By Lydia Fearn, Head of DC & Financial Wellbeing, Redington
Employers, providers and the government need to improve understanding through easily understood communications or the development of educational programmes for younger generations on the importance of saving, not just for the short term but for their future retirement.
While the creation of a LISA is certainly a great savings incentive for the under-40s, it does not combat the core issue of our looming UK retirement crisis. Any major tax change in isolation can be dangerous. We need to do more to encourage a dramatically different savings culture. What we got from the Budget was more technical reform, not a framework to address the fundamental lack of education that lies at the core of one the biggest challenges the UK faces.
The beauty of the Lifetime ISA is that people can clearly understand it – they put in up to a maximum of £4,000 per year to the age of 50 and can get up to a £1,000 top up every year.
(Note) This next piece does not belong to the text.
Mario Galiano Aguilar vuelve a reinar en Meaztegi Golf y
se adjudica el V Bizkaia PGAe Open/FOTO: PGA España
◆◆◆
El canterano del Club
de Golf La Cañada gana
It is “Easy, Accessible, Timely and Social” – which is how we would like to see all pension arrangements. One of the drawbacks of the pension is that individuals often feel detached from their retirement savings, which is not the case with the simple and accessible LISA.
The under-40s will have further complexity in the choice of their savings vehicles from the introduction of “LISA”. However it is important they understand what they are giving up should they choose to use the LISA to fund their future retirement - such as employer contributions and tax relief.
My cynical self says that it won’t necessarily be used as we would hope – it may well be used by those who have already exceeded other tax-efficient ways to save and use a LISA to fund their children’s house purchase. Only time will tell.
In most cases though, saving through workplace pensions is the most sensible for future retirement savings. I like the fact it is locked away until I am over 55 so it is safe guarded against impulse purchasing or buying a property that I can’t really afford – that is what pension savings are for, to provide that safety net into retirement.
For the under-40s, the choices on how to save are large but I would encourage all to remain in a workplace pension and save as much as they can as early as they can. The sooner you build regular saving into your habits, the better. Those early years of saving will really pay off in the future.
But what about the over-40s? It is wrong to assume those over 40 have all benefitted from amazing house price growth and have gold-plated pensions. The fact is many will not have a DB pension to cushion them and so need to be saving a lot more to be able to support themselves in retirement. I would therefore encourage the government to open the LISA out to all.
As part of financial planning for the future, the Government has committed to implementing the Financial Advice Market Review’s recommendations, including increasing the existing tax and national insurance relief for employer-arranged pension advice from £150 to £500 and look to releasing some of the pension savings to pay for advice. This is good news but we need to promote this more and point people in the right direction to get good and relevant advice.
As I highlighted at the start of this article, the key issue for many is that they are not sure how much to save for their retirement, a lot will depend on what is available at the time – for example will we still have the NHS in its current form, and will pension-age people still get free travel? We don’t know the answer to this but we would like to see a defined national savings target such as aiming for 12-15% of salary as this should enable most to have a reasonable amount saved and have choices when they get to retirement.